Date: | Fri, 1 Oct 2004 18:37:03 +0200 |
From: | Honza Pazdziora <adelton [...] fi.muni.cz> |
To: | bug-WWW-Mechanize [...] rt.cpan.org |
CC: | libwww [...] perl.org |
Subject: | WWW::Mechanize security: uses default value of file inputs |
Hello,
I started using WWW::Mechanize to retrieve some data from server
which is not under my control. Suddenly, error
Can't open file $sou: No such file or directory at /usr/lib/perl5/site_perl/5.8.1/HTML/Form.pm line 525
appeared. Whoa. I never told it in my script to work with $sou? Or
'$sou'. Where did it come from?
After digging through the sources, I figured out that
<input type="file" name="soubor" value="$sou" vsize="60">
really is in the source HTML and HTML::Form passes it to
WWW::Mechanize. And since I never intented to touch this value, the
default is used and WWW::Mechanize happily tries to upload the file.
I consider this to be a major security hole -- what if the authors
of the HTML page used path to user's id_dsa file?
The HTML 4 spec says in section 17.4.1
file
Creates a file select control. User agents may use the
value of the value attribute as the initial file name.

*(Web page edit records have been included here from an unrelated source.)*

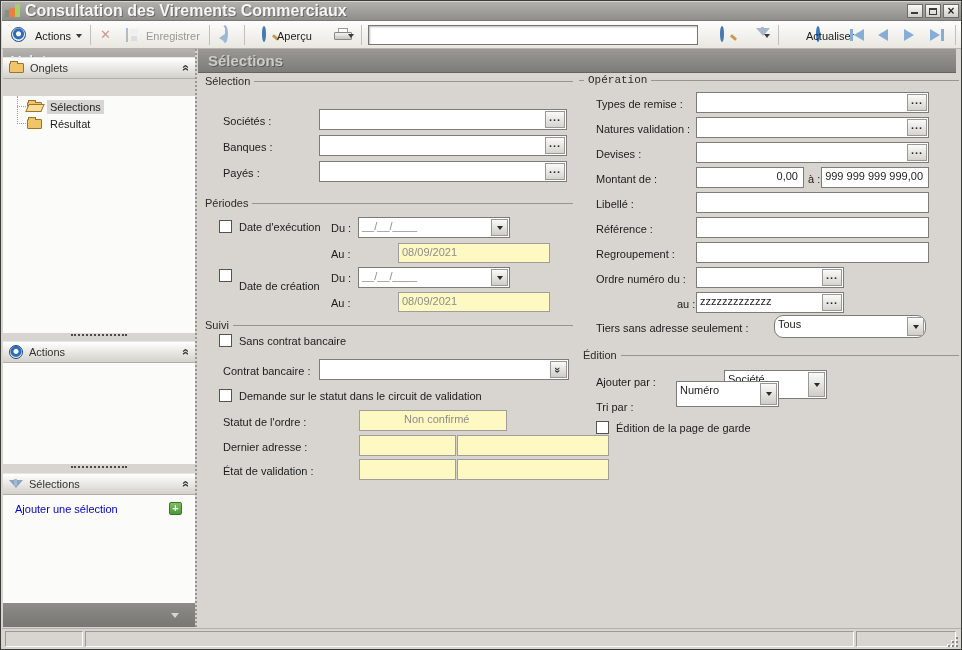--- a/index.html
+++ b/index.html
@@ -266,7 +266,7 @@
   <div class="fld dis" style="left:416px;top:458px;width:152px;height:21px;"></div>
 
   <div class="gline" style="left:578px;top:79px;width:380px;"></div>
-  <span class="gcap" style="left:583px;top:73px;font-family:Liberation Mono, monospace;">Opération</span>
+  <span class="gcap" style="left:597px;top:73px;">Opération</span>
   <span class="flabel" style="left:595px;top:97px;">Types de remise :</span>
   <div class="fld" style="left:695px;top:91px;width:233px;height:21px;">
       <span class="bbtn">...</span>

Since user agents _may_ use this value but are not required to,
and since with WWW::Mechanize there is no interactive control of
the values used, I believe it is crutial that the default value is
not used for the file inputs. Even the visual user agents (Mozilla,
etc.) clear the file inputs, since it is too easy to script automatic
upload with JS.
Please consider the following patch:
--- WWW/Mechanize.pm.orig 2004-10-01 18:06:39.000000000 +0200
+++ WWW/Mechanize.pm 2004-10-01 18:09:26.000000000 +0200
@@ -1387,6 +1387,15 @@
sub _parse_html {
my $self = shift;
$self->{forms} = [ HTML::Form->parse($self->content, $self->base)
];
+ if (@{ $self->{forms} }) {
+ for my $form (@{ $self->{forms} }) {
+ for my $input ($form->inputs) {
+ if ($input->type eq 'file') {
+ $input->value( undef );
+ }
+ }
+ }
+ }
$self->{form} = $self->{forms}->[0];
$self->_extract_links();
}
which removes all file values from all forms, preventing accidental
upload of files.
Alternatively, HTML::Form could do this for us. But there may be
some situations when you might want to see the value that came in the
HTML, so I could not argue strongly for removal of this value already
in HTML::Form. But it could be done on line 128 of HTML::Form 1.44.
I'm Cc'ing libwww@perl.org to gather views -- maybe for file inputs
a separate method like default_value could be used to get the original
value, while value would return undef.
Or maybe there are situations when WWW::Mechanize could retain the
default value. Then the patch suggested could be wrapped with a check
for some option that would keep the file input values intact.
Nonetheless, the default behaviour should be to remove the values.
I'd appreciate your comment about this issue,
--
------------------------------------------------------------------------
Honza Pazdziora | adelton@fi.muni.cz | http://www.fi.muni.cz/~adelton/
.project: Perl, mod_perl, DBI, Oracle, large Web systems, XML/XSL, ...
Only self-confident people can be simple.